Just wanted to see how many DW users use Steam for their gaming, I am always on the look out to play with decent people in CoOp games.

I play absolutely anything: L4D2, RE5, Half-Life mods, RPG games etc etc 

So add me if you would like to, and feel free to add your self to the list as well.

~

-


----------



## Spuj (Apr 19, 2010)

Steam has cost me a small fortune since discovering it a few years ago.

Email [email protected]


----------



## ITHAQVA (Feb 20, 2011)

I use steam sometimes. :thumb:


----------



## Razzzle (Jul 3, 2010)

counterstrike source man myself, pretty good if I say so 

u/n:dazstring


----------



## Sibbs (Mar 22, 2011)

I'm on Steam. BLack ops and Assassins Creed.

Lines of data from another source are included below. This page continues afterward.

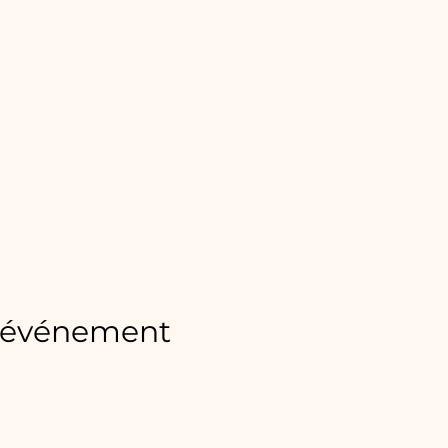
t événement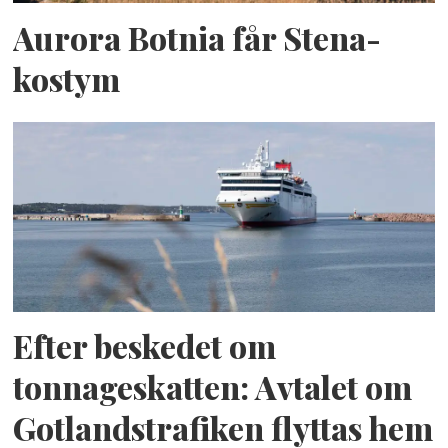
Aurora Botnia får Stena-
kostym
Efter beskedet om
tonnageskatten: Avtalet om
Gotlandstrafiken flyttas hem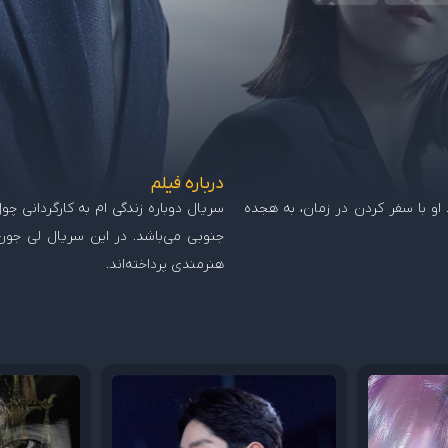
درباره فیلم
او با سفر کردن در زمان، به هجده
جنوبی می‌باشد. در این سریال لی جو
هنرمندی پرداخته‌اند.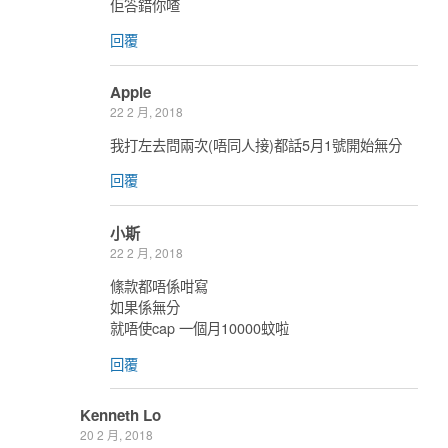
佢答錯你喳
回覆
Apple
22 2 月, 2018
我打左去問兩次(唔同人接)都話5月1號開始無分
回覆
小斯
22 2 月, 2018
絛款都唔係咁寫
如果係無分
就唔使cap 一個月10000蚊啦
回覆
Kenneth Lo
20 2 月, 2018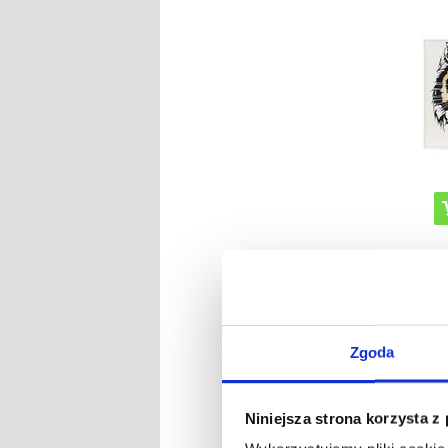
NR P
Zgoda
Samsun
Etui 
Niniejsza strona korzysta z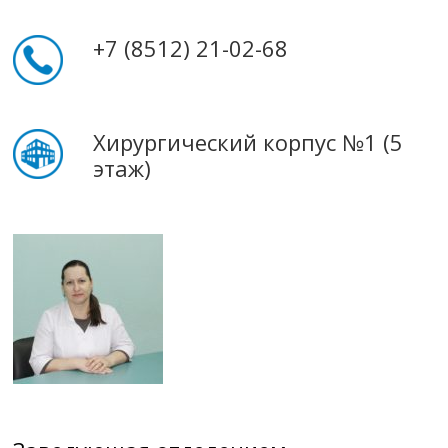
+7 (8512) 21-02-68
Хирургический корпус №1 (5
этаж)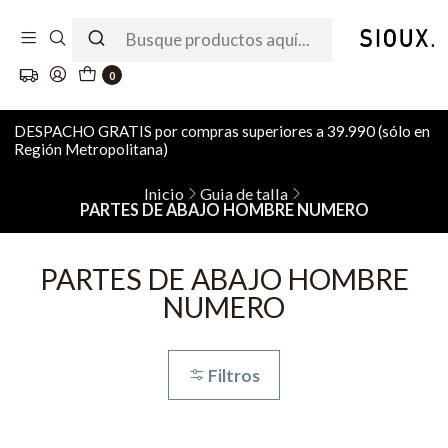
0
DESPACHO GRATIS por compras superiores a 39.990 (sólo en
Región Metropolitana)
Inicio
Guia de talla
PARTES DE ABAJO HOMBRE NUMERO
PARTES DE ABAJO HOMBRE
NUMERO
Filtros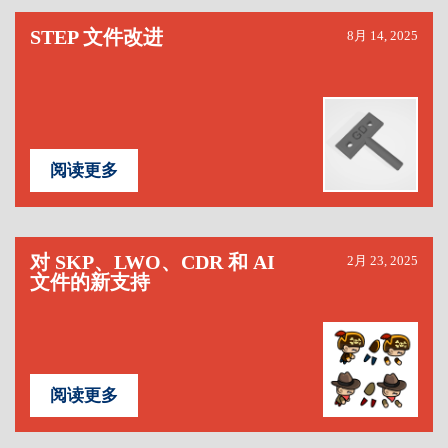
STEP 文件改进
8月 14, 2025
阅读更多
对 SKP、LWO、CDR 和 AI
2月 23, 2025
文件的新支持
阅读更多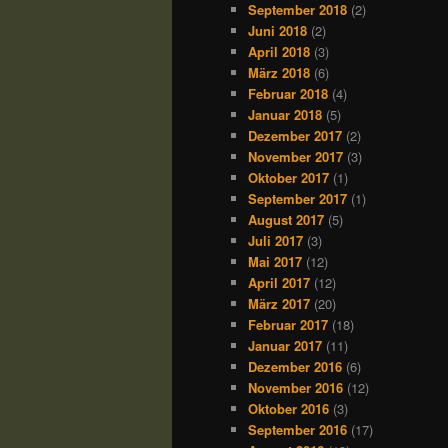
September 2018
(2)
Juni 2018
(2)
April 2018
(3)
März 2018
(6)
Februar 2018
(4)
Januar 2018
(5)
Dezember 2017
(2)
November 2017
(3)
Oktober 2017
(1)
September 2017
(1)
August 2017
(5)
Juli 2017
(3)
Mai 2017
(12)
April 2017
(12)
März 2017
(20)
Februar 2017
(18)
Januar 2017
(11)
Dezember 2016
(6)
November 2016
(12)
Oktober 2016
(3)
September 2016
(17)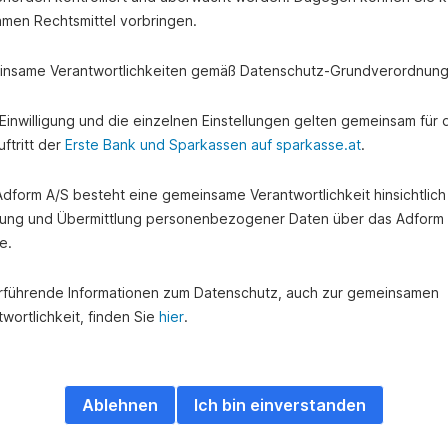
amen Rechtsmittel vorbringen.
nsame Verantwortlichkeiten gemäß Datenschutz-Grundverordnung
e Einwilligung und die einzelnen Einstellungen gelten gemeinsam für 
ftritt der
Erste Bank und Sparkassen auf sparkasse.at
.
 Adform A/S besteht eine gemeinsame Verantwortlichkeit hinsichtlich
ung und Übermittlung personenbezogener Daten über das Adform
e.
rführende Informationen zum Datenschutz, auch zur gemeinsamen
wortlichkeit, finden Sie
hier
.
len und managen Sie Ih
ards mit George Busine
Ablehnen
Ich bin einverstanden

S18BSA- if anyone wants to add me as a friend.


----------



## TheGooner84 (Jun 29, 2010)

pgarner84

playing alot of brink at the minute


----------



## WarioTBH (May 31, 2011)

http://steamcommunity.com/id/WarioTBH Thats mine  CSS man through and through!


----------



## Razzzle (Jul 3, 2010)

Bloomin hell wario fancy seeing you on here (rbt)


----------



## WarioTBH (May 31, 2011)

Oooooo not see your name for a while! how are you?


----------



## Razzzle (Jul 3, 2010)

Im good cheers matey,

send an add request


----------



## WarioTBH (May 31, 2011)

I cant find you on the steam community mate, whats the link to your id page?


----------



## Alex L (Oct 25, 2005)

Mine is 'Lag Rage fffuuu' on MW2 but I am shockingly bad :lol:


----------